Glaciology is primarily concerned with the positions of glaciers with respect to the topography of the earth. Thus glaciers are divided in two types: alpine and continental. In the time of Louis Agassiz continental glaciers were only thought to have existed only within the Arctic Circle, Greenland, and Antarctica. This is due to the fact that the concept of a global ice age had not yet been proposed.

To understand glacial advance and retreat, one must first understand how glaciers move. The following are some important terms that one should know: zone of accumulation and zone of ablation.

  1. Zone of accumulation: This zone is above the glacier equilibrium line. In this area of a glacier, snowfall accumulates and exceeds the masses lost from ablation (removal of material from a glacier through melting, evaporation, sublimation, and erosional processes such as calving). This leads to glacial advance, due to more material being added to the glacier.
  2. Zone of ablation: This zone is below the glacier equilibrium line. In this zone of a glacier, the rate of ablation is greater than the rate of accumulation.
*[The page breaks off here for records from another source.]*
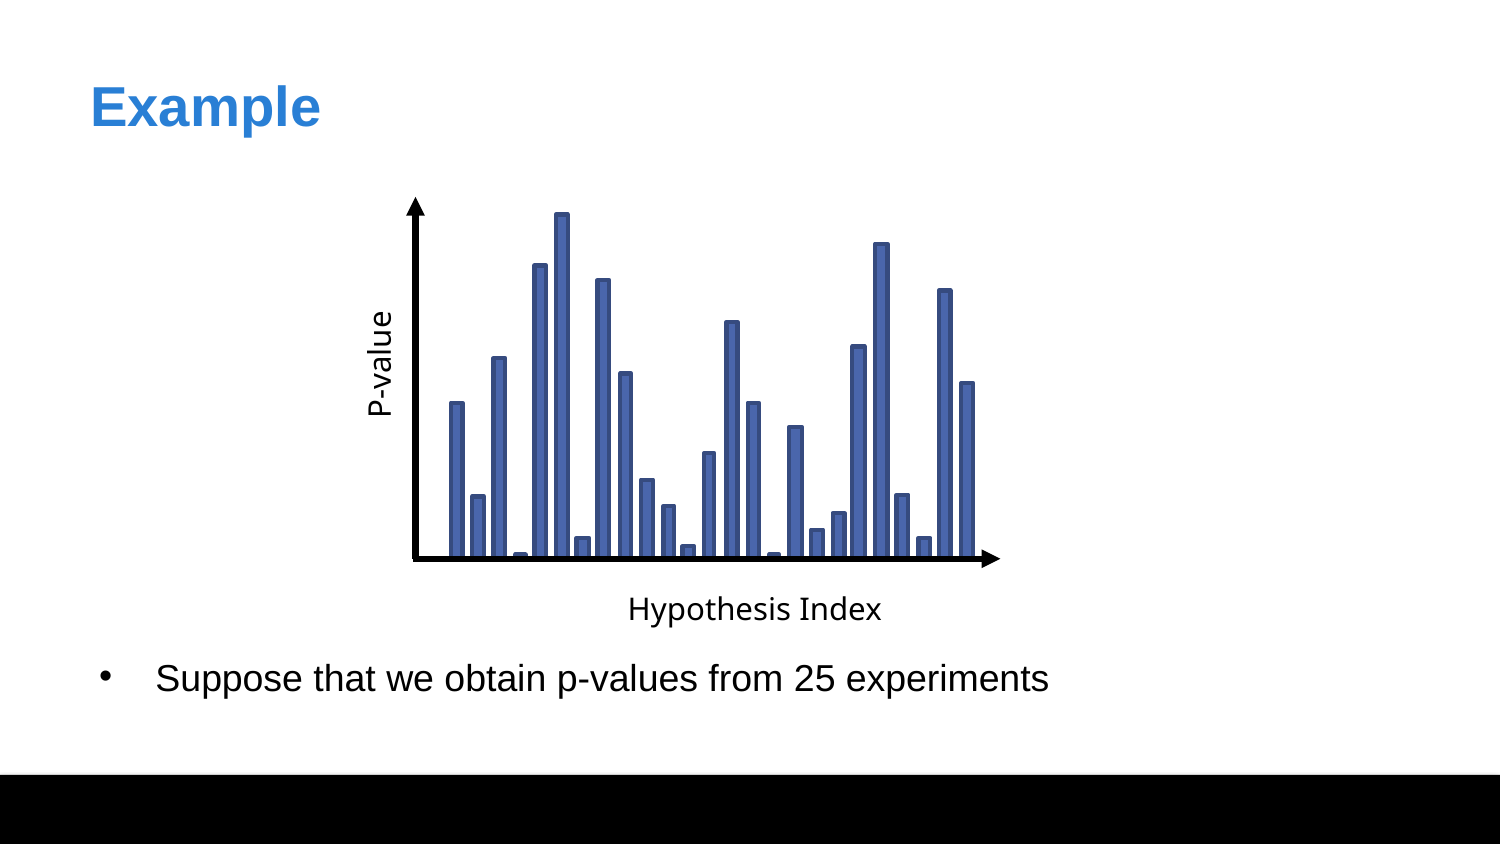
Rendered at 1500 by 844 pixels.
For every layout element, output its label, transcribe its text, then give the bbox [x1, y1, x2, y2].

title Example [75, 33, 1425, 175]
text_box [351, 196, 1001, 621]
list Suppose that we obtain p-values from 25 experiments [84, 645, 1435, 740]
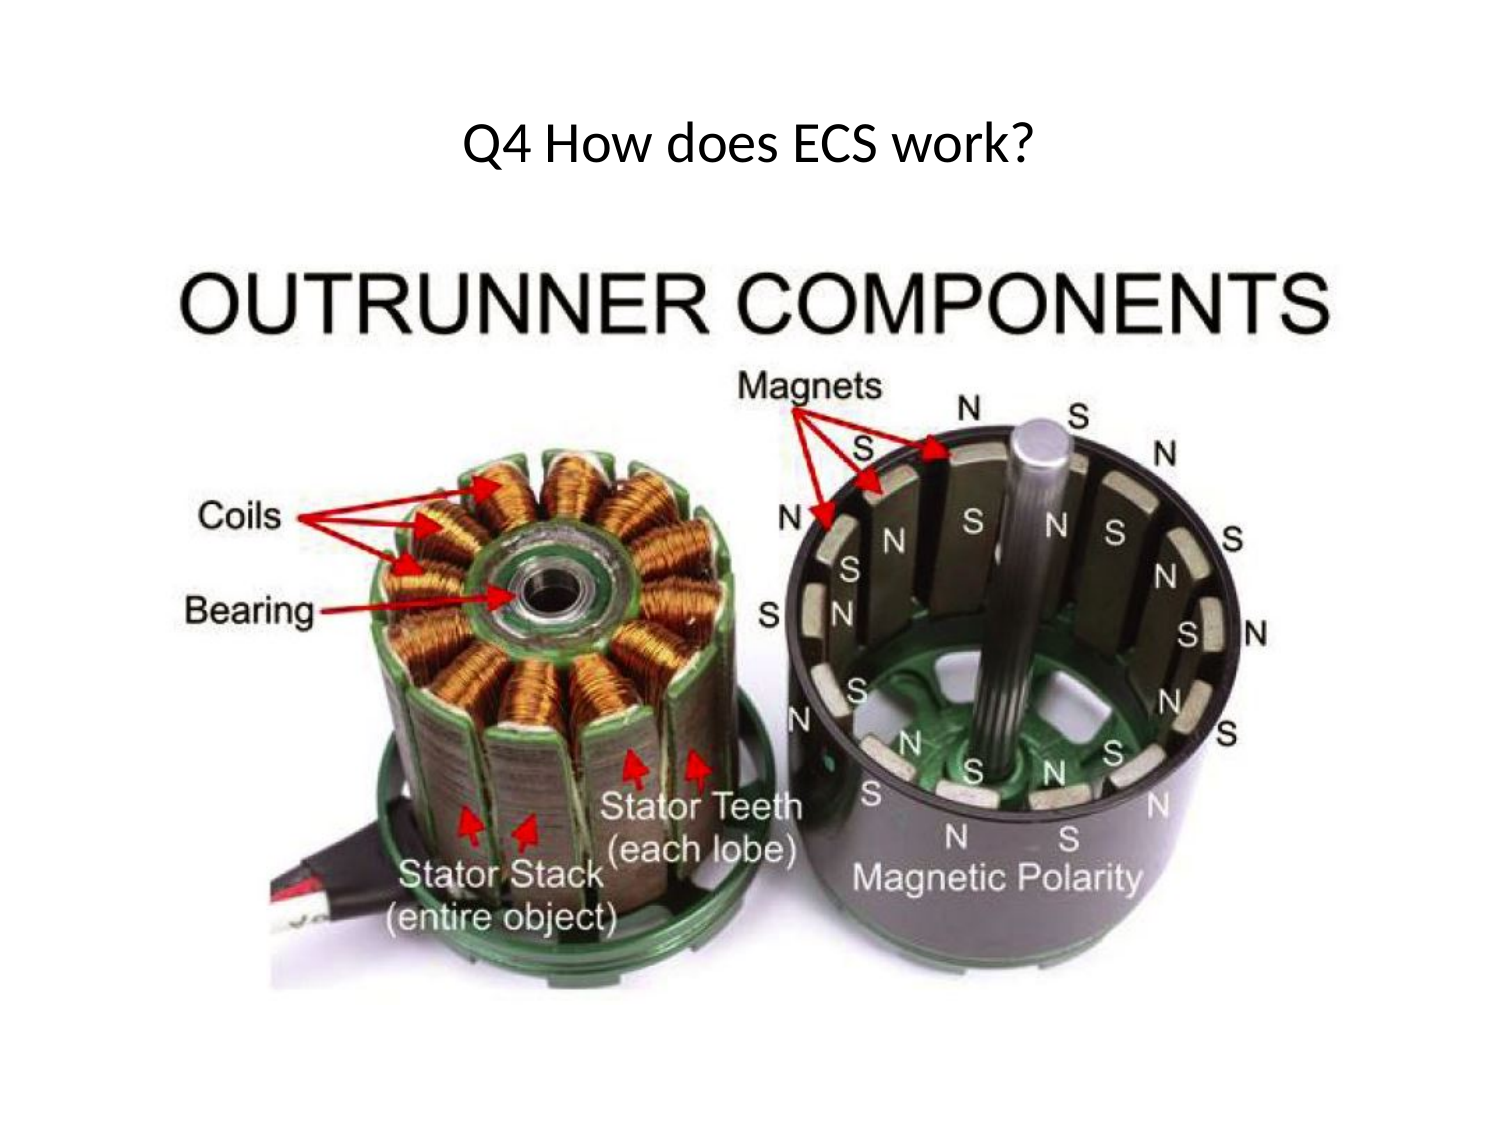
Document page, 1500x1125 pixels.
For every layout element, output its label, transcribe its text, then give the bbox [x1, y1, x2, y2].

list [154, 231, 1346, 1006]
title Q4 How does ECS work? [75, 45, 1425, 233]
Thus, the glacier retreats, as more material is lost than added.

Armed with this knowledge we can understand some glacial theory. Throughout geologic history, the Earth has been subjects to several ice ages in a cyclical pattern. In Agassiz’s time, this was still uncharted territory. To us, it may seem almost intuitive that climate is subject to cycles and patterns, but it is important to remember that this knowledge is relatively new.